Records excerpted from a collection
- - -

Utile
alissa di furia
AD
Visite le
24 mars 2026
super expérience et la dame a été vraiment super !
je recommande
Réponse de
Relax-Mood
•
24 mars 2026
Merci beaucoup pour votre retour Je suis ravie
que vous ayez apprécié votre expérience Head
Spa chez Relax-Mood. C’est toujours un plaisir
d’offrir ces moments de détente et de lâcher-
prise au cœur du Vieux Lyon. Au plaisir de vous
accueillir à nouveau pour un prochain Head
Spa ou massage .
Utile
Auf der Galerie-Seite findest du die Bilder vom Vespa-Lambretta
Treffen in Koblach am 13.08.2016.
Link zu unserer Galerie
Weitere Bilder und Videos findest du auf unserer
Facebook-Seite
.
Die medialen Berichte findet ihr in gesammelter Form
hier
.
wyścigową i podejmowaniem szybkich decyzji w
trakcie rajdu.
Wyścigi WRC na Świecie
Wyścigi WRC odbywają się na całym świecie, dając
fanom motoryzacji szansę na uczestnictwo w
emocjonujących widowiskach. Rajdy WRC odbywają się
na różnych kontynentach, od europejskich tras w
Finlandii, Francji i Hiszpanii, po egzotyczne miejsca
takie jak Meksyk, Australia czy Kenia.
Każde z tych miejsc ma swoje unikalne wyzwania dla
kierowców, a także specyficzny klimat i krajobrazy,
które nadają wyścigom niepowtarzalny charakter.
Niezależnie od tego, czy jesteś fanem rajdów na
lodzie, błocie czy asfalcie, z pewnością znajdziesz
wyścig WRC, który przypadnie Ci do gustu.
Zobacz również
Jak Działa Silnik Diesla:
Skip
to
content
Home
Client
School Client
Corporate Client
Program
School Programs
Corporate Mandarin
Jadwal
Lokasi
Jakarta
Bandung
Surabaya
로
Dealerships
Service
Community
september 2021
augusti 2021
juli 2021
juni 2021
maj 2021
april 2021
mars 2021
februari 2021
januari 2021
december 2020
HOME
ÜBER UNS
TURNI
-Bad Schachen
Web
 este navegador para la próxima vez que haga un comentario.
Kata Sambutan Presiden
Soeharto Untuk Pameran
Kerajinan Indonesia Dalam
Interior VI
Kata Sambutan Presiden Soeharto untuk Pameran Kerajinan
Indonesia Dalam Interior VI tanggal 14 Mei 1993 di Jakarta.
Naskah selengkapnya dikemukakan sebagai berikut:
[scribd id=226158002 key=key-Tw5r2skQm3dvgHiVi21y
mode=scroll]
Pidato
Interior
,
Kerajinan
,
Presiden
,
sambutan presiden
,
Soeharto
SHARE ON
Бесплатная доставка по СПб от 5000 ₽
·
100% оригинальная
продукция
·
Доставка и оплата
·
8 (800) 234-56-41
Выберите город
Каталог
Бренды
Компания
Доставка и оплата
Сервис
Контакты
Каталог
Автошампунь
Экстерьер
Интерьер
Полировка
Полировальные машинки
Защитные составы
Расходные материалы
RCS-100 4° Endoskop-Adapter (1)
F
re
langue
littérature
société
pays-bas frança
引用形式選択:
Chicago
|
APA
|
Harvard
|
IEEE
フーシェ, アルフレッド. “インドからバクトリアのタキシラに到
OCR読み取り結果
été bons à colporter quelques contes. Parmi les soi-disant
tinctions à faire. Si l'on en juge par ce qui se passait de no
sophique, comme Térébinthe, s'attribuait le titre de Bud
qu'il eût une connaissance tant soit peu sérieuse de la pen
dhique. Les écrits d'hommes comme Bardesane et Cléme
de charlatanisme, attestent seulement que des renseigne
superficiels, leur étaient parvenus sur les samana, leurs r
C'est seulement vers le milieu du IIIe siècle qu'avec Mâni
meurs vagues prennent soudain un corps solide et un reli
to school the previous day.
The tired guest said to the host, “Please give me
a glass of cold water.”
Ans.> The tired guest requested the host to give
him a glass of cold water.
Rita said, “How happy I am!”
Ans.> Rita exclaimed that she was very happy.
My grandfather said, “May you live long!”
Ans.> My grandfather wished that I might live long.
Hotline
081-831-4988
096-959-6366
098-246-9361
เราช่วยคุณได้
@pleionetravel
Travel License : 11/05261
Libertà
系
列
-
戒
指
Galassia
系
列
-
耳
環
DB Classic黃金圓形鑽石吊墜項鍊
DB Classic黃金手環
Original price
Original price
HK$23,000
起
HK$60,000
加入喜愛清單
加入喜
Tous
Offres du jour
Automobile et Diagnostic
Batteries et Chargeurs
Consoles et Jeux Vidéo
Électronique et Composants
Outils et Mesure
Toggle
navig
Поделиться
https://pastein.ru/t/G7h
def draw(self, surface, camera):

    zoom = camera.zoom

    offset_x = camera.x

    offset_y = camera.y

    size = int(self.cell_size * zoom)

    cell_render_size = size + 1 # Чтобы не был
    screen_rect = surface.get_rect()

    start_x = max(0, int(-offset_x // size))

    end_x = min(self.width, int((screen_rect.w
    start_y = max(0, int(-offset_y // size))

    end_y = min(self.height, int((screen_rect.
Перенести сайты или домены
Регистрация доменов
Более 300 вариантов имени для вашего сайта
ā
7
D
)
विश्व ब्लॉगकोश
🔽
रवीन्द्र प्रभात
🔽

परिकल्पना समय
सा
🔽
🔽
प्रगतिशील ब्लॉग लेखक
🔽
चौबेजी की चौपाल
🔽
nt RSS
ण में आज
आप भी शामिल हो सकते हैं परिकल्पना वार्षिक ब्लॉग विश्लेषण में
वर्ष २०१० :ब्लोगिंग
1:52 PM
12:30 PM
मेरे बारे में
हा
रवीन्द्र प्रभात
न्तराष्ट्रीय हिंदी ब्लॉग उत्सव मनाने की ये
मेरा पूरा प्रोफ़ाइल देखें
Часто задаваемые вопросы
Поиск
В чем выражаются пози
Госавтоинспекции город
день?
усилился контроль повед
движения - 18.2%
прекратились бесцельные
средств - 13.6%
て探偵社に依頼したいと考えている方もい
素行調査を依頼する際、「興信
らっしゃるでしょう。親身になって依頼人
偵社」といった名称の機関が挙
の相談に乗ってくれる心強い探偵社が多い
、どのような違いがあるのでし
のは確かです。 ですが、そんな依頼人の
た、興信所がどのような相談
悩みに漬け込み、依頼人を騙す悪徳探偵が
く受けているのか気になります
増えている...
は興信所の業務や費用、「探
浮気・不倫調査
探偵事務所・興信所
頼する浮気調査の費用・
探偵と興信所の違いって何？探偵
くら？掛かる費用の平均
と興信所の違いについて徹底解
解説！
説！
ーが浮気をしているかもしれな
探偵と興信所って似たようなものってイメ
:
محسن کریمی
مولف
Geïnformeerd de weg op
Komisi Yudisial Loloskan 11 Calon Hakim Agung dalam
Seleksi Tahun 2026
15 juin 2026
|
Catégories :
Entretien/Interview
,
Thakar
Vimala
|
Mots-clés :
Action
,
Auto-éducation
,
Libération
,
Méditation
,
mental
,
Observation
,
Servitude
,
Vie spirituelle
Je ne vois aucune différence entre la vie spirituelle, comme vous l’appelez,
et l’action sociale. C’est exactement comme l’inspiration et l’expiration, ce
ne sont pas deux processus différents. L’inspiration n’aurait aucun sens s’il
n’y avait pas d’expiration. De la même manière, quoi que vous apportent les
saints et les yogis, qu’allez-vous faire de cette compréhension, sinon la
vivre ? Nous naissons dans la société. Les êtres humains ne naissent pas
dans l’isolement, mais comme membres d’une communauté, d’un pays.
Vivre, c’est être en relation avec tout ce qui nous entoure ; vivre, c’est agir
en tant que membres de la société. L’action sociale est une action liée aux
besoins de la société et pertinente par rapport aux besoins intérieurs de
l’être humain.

- - -

#### EXERCISE OBJECTIVE:
Your answer must be a copy of every line in the data above that holds the string "Galerie".

#### RESPONSE BOX:
Auf der Galerie-Seite findest du die Bilder vom Vespa-Lambretta
Link zu unserer Galerie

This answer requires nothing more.